### Problem description
Look at every line of the material below and tally those containing "Table". Reply with the total alone.

### Data excerpt
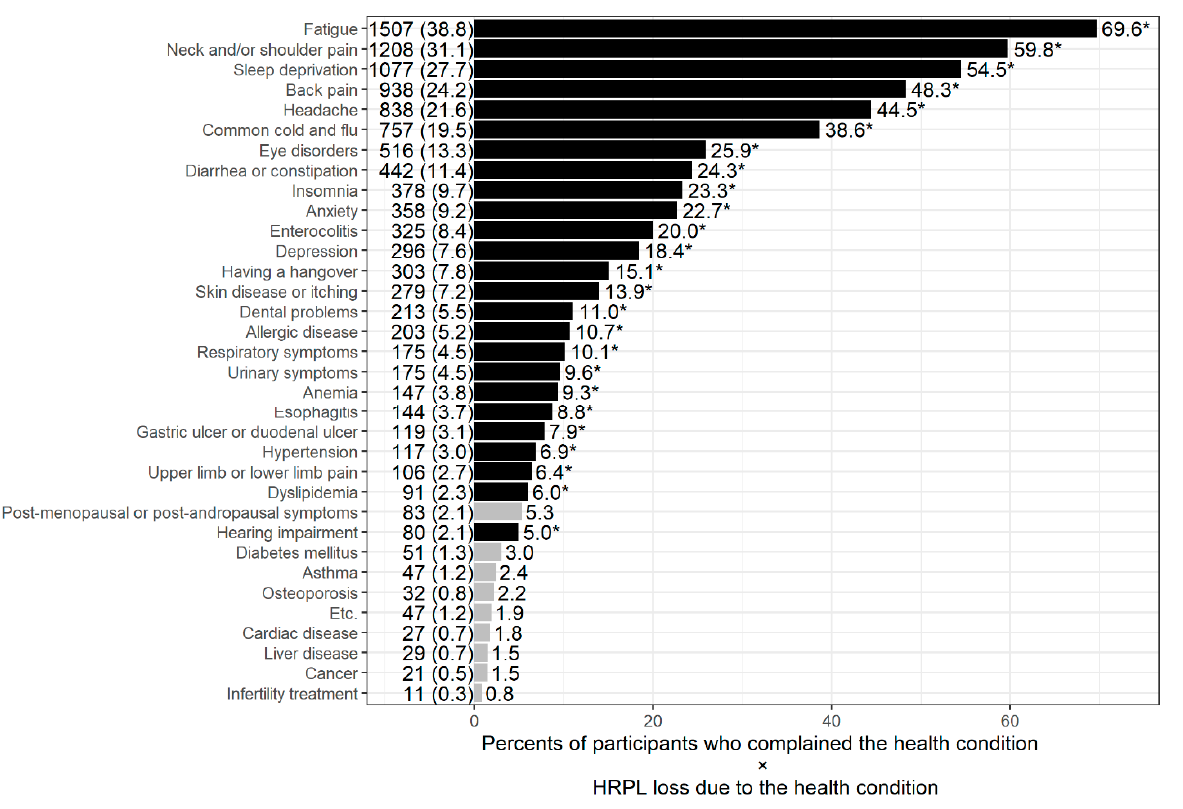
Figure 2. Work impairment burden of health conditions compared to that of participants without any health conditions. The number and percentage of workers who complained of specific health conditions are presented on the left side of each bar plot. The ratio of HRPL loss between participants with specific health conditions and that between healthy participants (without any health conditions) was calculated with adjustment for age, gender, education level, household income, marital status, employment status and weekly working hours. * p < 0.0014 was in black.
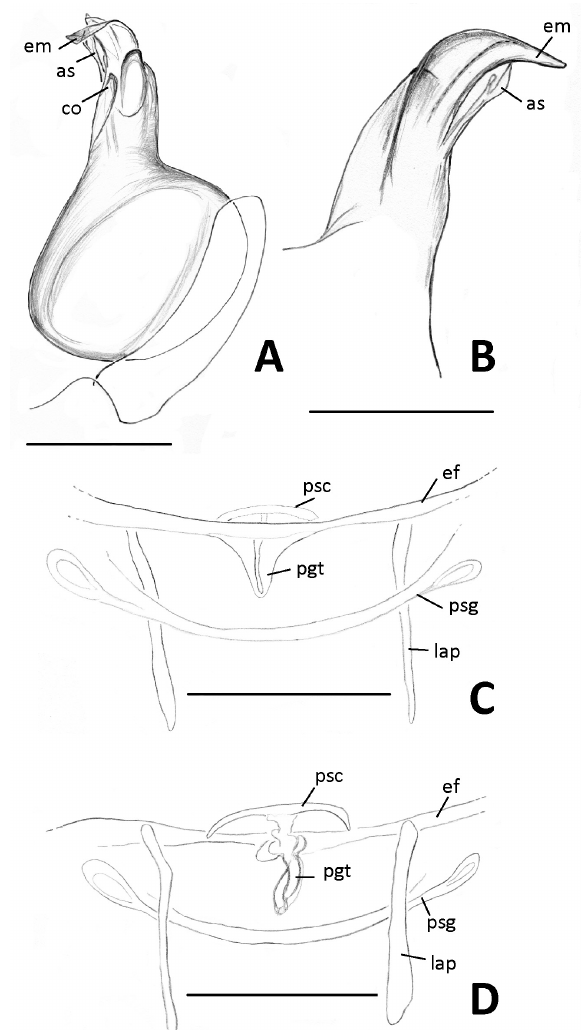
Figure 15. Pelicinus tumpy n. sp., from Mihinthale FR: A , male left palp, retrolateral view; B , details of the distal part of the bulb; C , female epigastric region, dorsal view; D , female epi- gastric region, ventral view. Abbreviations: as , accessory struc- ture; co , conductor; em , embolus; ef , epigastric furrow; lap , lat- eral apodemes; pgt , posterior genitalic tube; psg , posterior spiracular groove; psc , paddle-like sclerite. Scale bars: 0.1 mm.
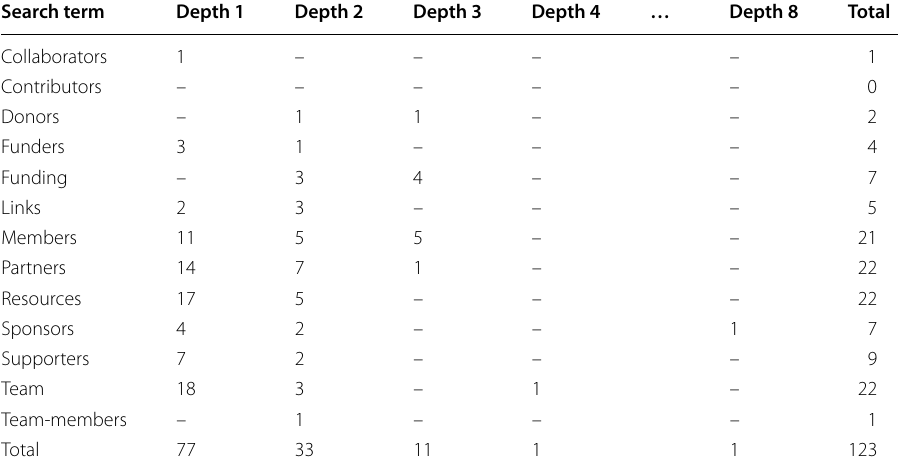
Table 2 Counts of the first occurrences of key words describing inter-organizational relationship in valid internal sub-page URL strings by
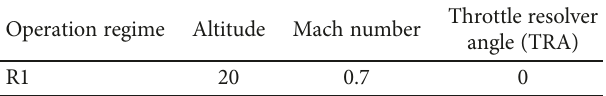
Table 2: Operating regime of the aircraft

### Exercise result
2